A.M. Best: Domestic Captives Industry Stable; Leverage Remains A Concern

Trends in premium volume, loss reserves and admitted assets show that the captive insurance industry has reached a level of stability as it absorbs the benefits of the recent hard market while coping with legacy issues still affecting some within the industry, according to a special report released by A.M. Best Co.

Over the five years through 2004, net premiums written grew by 56 percent, but only by 3.6 percent in the past year. Loss reserves and admitted assets grew by 39.6 percent and 28.7 percent, respectively, over the past five years. The industry maintained the pattern in 2004 with growth rates of 6.0 percent and 5.9 percent, respectively. These may be signs of more business remaining in the commercial market or more relaxed pricing by the captives even while loss reserves are growing.

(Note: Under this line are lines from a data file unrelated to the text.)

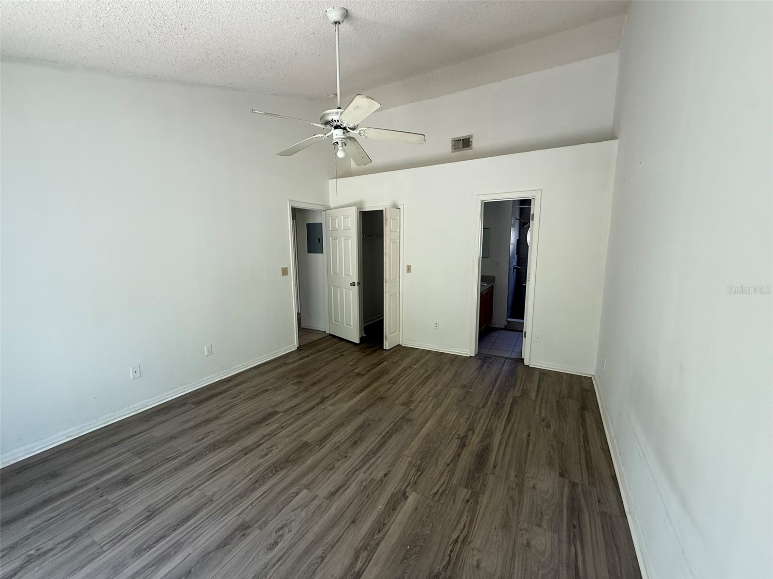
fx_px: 313
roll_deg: +0.1
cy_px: 290
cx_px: 386
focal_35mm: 14
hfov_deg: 102.1
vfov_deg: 85.7
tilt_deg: -8.1
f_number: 2.2
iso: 125
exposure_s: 1/99
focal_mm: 2.22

Of concern, however, is that while the aggregate growth in surplus kept pace in the past year with an 8.3 percent increase, the five-year cumulative growth was a mere 0.7 percent. As a result, while the underwriting risk covered by captives has grown, it has come at the cost of increasing leverage over the five-year period. Nonetheless, it can be argued owners are using their captives more efficiently and that they still are operated in a more conservative manner than the insurance market in general.

Further dynamics in the generation of surplus include the large amount of contributed capital placed into captives during 2000, which then tapered off significantly in the following years. Stockholder dividends, though varying considerably during the period, generally exceeded the contributed capital amounts. In addition, unrealized capital losses severely affected surplus in the years 2000 through 2002, while unrealized gains provided sizable boosts to surplus in 2003 and 2004.

Though price firming in some segments already had occurred previously, the events of Sept. 11, 2001, further hardened the commercial market, triggering pricing dislocations and coverage availability issues. This had the immediate effect of increasing fronting and reinsurance costs for captives, but it provided pricing and growth opportunities as well.